Sethus Calvisius erhielt 1594 die ehrenvolle Stellung des Kantors an der Thomasschule und Musikdirektors der Hauptkirchen Leipzigs. Der Stil seiner Kompositionen ist konservativ, aber auf schönen Chorklang gerichtet. Sein Nachfolger als Thomaskantor war kein geringerer als Johann Hermann Schein.
Der Nürnberger Organist Johann Staden gilt als Begründer der sogenannten „Nürnberger Schule“ und wurde bereits zu Lebzeiten überaus geschätzt. So lud ihn z. B. der Markgraf Christian in Jahre 1619 nach Bayreuth ein, wo er anlässlich einer Orgelweihe zusammen mit Michael Praetorius, Heinrich Schütz und Johann Hermann Schein konzertierte.

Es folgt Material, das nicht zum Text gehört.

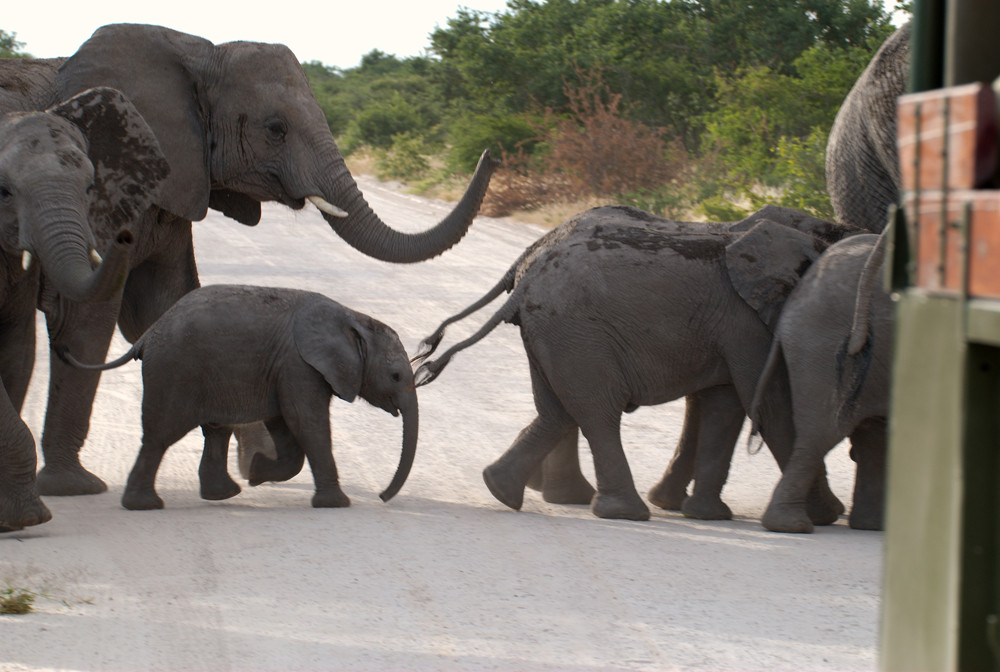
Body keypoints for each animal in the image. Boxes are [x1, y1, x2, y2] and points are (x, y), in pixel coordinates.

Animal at [0, 89, 169, 532]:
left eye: (91, 187)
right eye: (3, 191)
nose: (124, 236)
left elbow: (17, 354)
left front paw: (17, 519)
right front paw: (28, 518)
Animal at [55, 284, 418, 510]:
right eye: (396, 376)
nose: (382, 497)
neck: (353, 317)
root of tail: (146, 336)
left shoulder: (284, 368)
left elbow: (286, 427)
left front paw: (256, 473)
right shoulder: (298, 365)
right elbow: (307, 423)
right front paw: (336, 504)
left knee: (215, 430)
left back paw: (223, 494)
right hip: (174, 371)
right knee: (160, 435)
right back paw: (145, 506)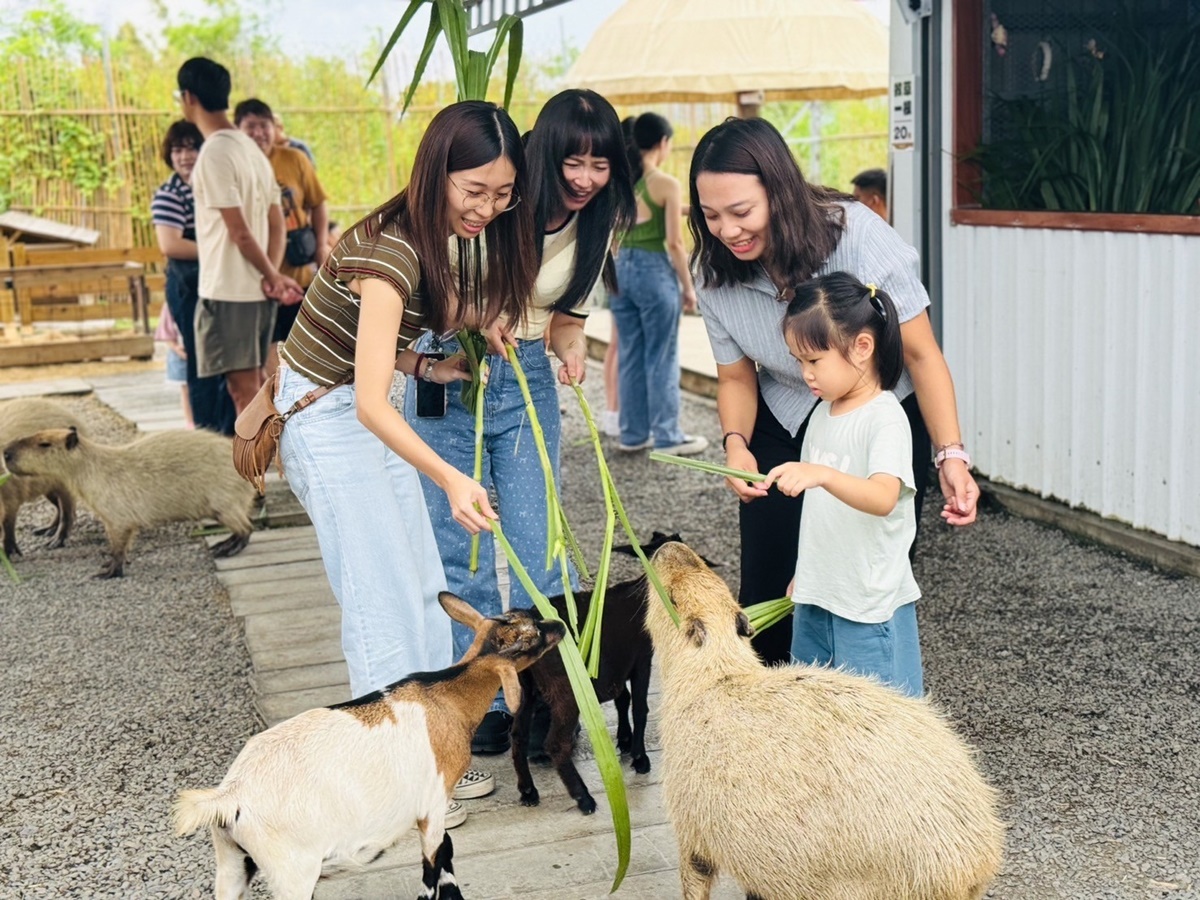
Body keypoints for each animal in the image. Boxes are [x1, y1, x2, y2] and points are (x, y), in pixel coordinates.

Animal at [171, 592, 564, 900]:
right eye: (533, 636)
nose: (559, 624)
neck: (448, 698)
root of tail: (231, 794)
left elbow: (445, 852)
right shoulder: (433, 802)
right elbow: (435, 861)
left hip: (231, 863)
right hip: (292, 869)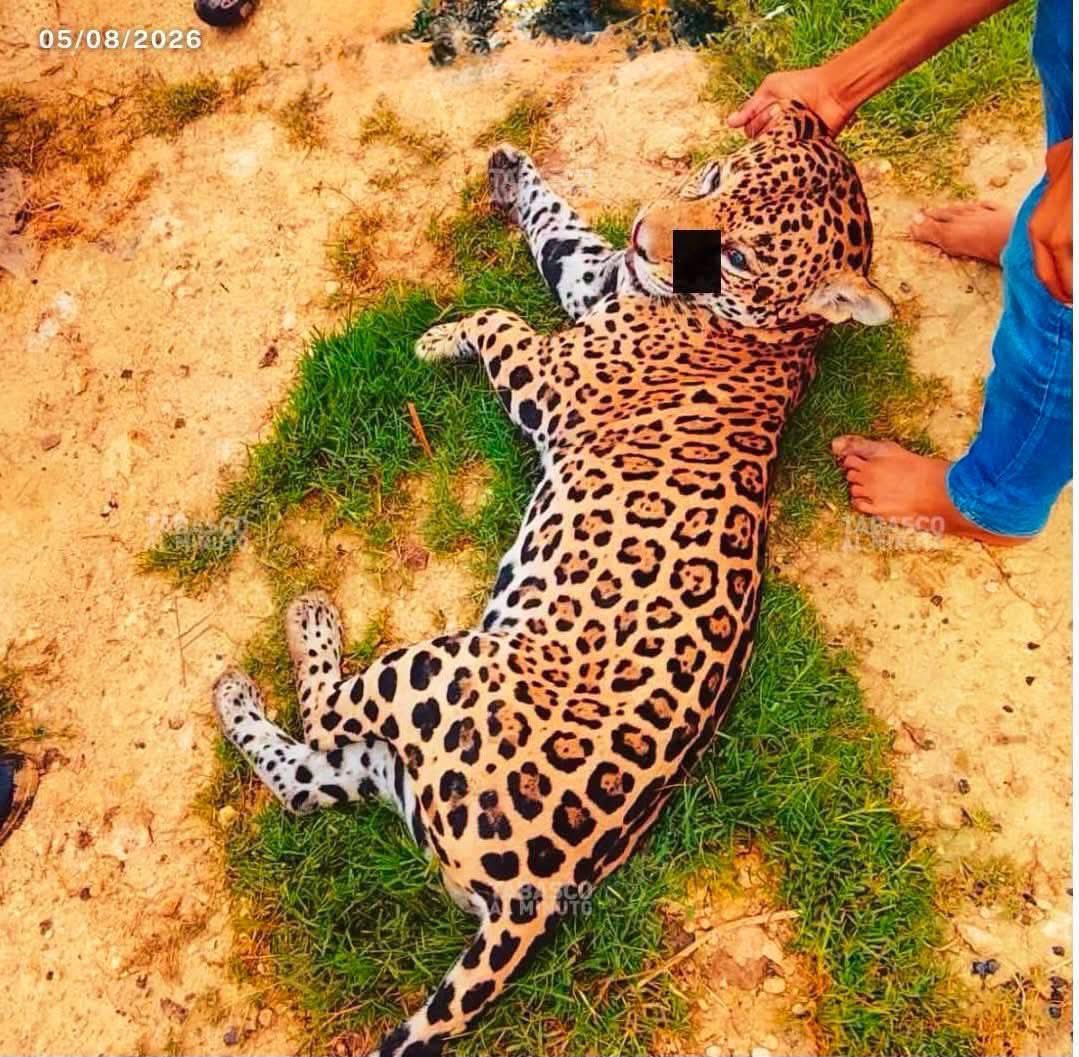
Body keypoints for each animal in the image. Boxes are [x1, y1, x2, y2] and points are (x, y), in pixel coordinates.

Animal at [213, 101, 892, 1057]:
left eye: (741, 255)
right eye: (714, 177)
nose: (647, 231)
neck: (771, 334)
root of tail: (530, 901)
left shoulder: (551, 375)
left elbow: (500, 315)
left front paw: (436, 337)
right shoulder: (597, 278)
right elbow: (558, 231)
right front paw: (510, 174)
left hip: (444, 669)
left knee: (325, 713)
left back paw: (309, 620)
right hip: (391, 770)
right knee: (302, 780)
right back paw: (235, 693)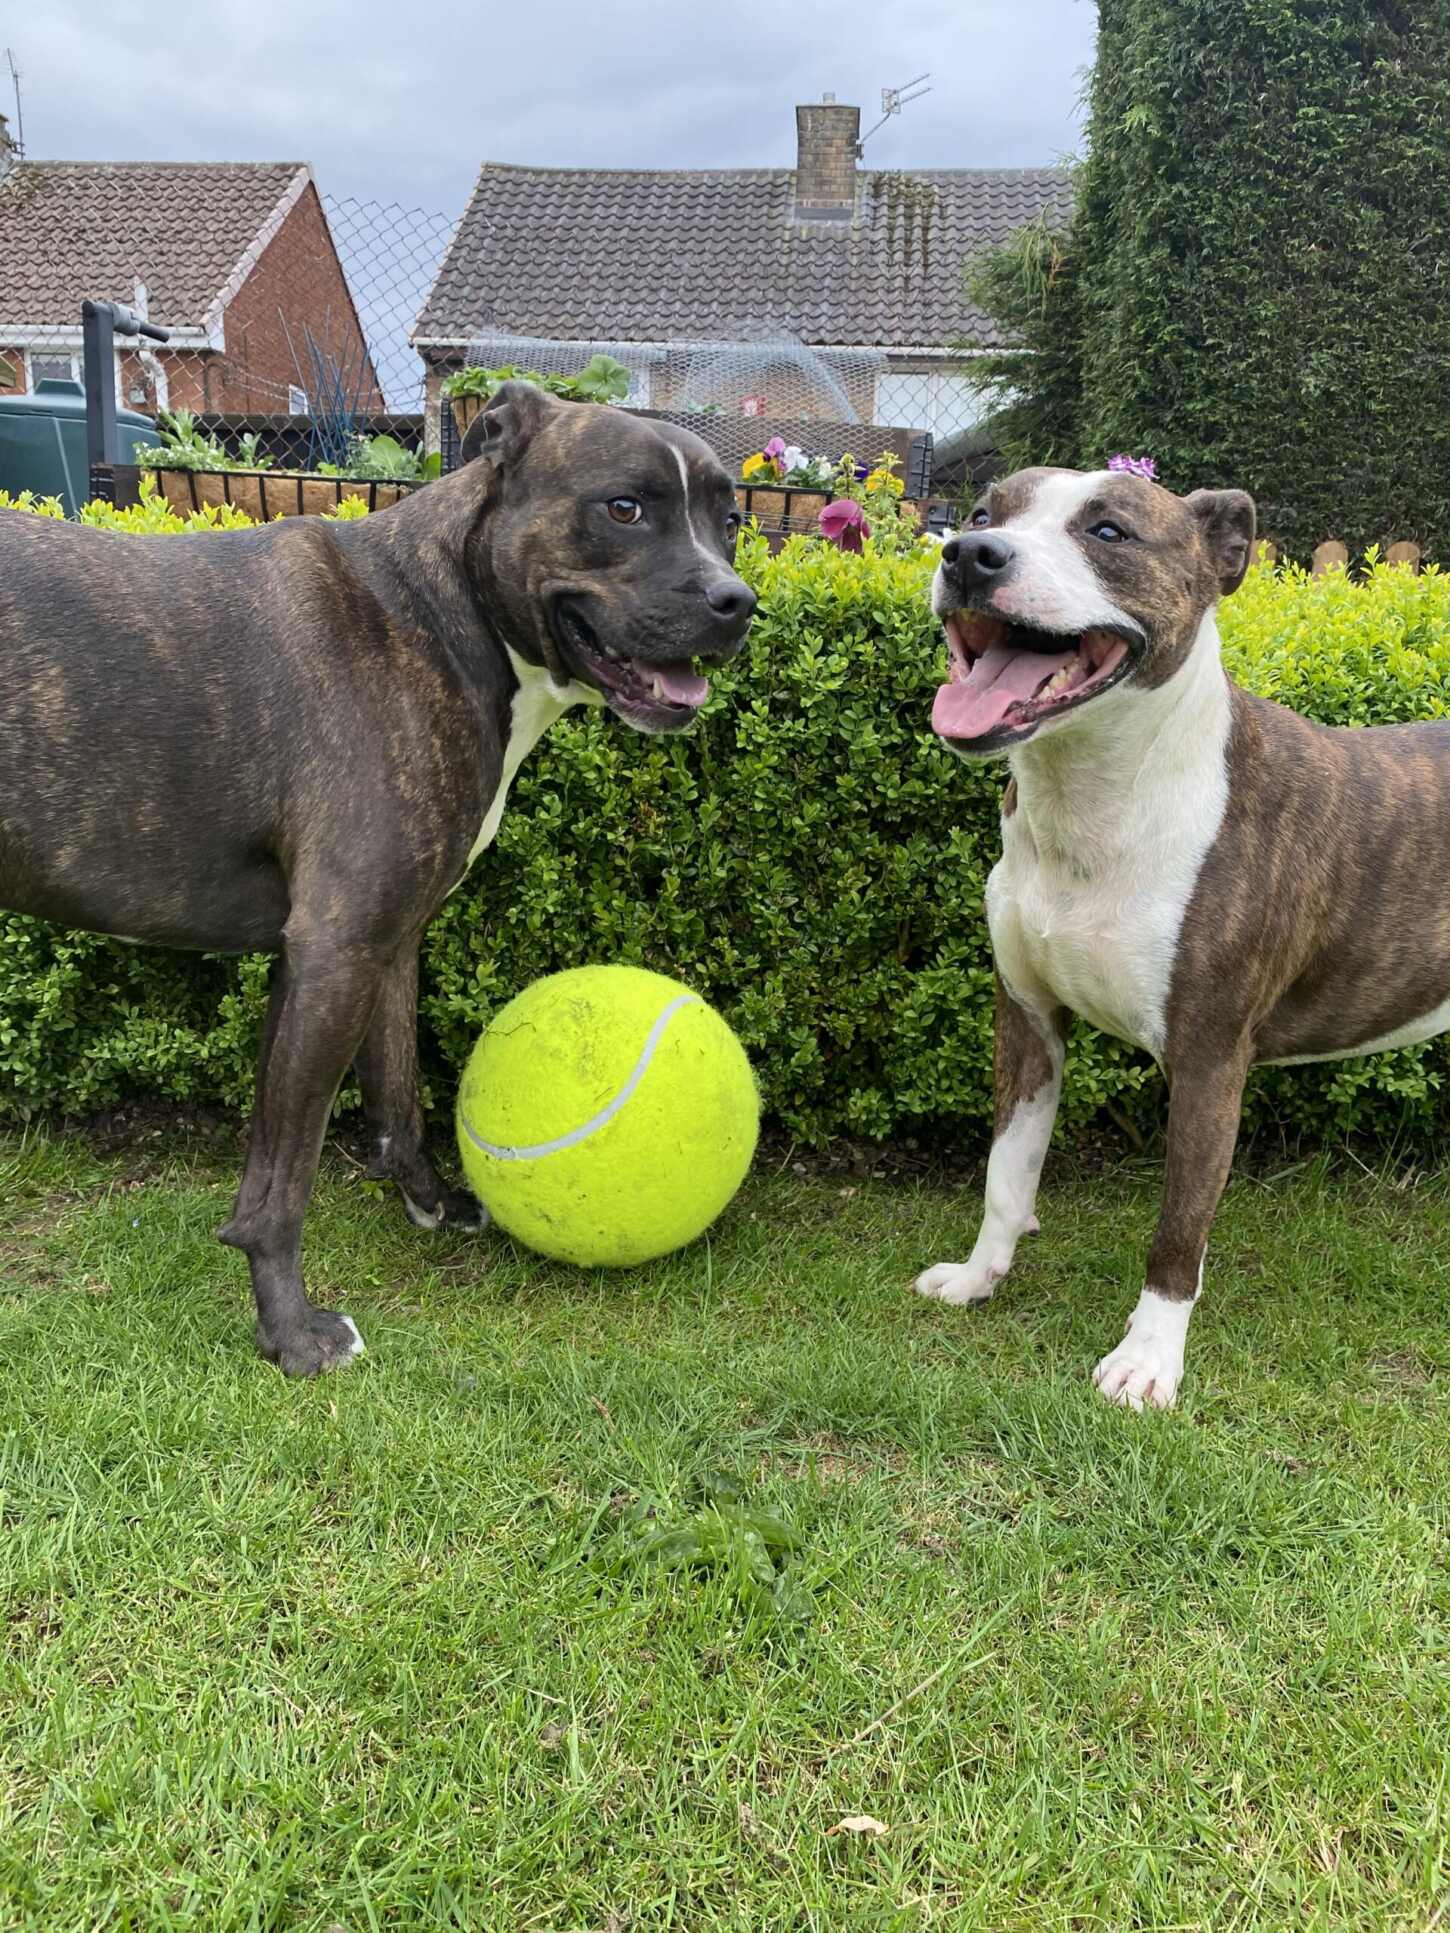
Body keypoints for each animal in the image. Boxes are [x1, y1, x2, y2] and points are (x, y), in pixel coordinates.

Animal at [920, 465, 1450, 1407]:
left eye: (1110, 531)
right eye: (984, 512)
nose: (971, 554)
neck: (1094, 799)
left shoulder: (1209, 1059)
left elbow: (1179, 1227)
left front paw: (1148, 1359)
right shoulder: (1028, 1021)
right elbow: (1006, 1172)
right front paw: (981, 1276)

Unsere drei Programmteile werden durch Orgelkompositionen verknüpft, die ihren Titeln zum Trotz klare Bezüge zum Protestantismus einerseits und gewissermaßen zur Kontra-faktur andererseits herstellen: Jan Pieterszoon Sweelinck galt neben seinem nahezu legendären Ruf als Virtuose der Tasteninstrumente als bedeutendster Orgellehrer seiner Zeit. Besonders aus Deutschland, wo er als „Organistenmacher“ bekannt war, strömten ihm Schüler zu, darunter auch der Hannoveraner Melchior Schildt, dessen „Pavana Lachrymae“ das Lied „Flow My Tears“ des elisabethanischen Komponisten John Dowland aufgreift, das auf Anhieb so erfolgreich war, dass bereits Dowland selbst einen 7-teiligen Instrumental-Zyklus darüber verfasste. Sweelinck kommt schließlich auch zu Wort: seine Variationen „Ballo del Granduca“ behandeln ein ähnlich erfolgreiches Thema von Emilio de Cavalieri.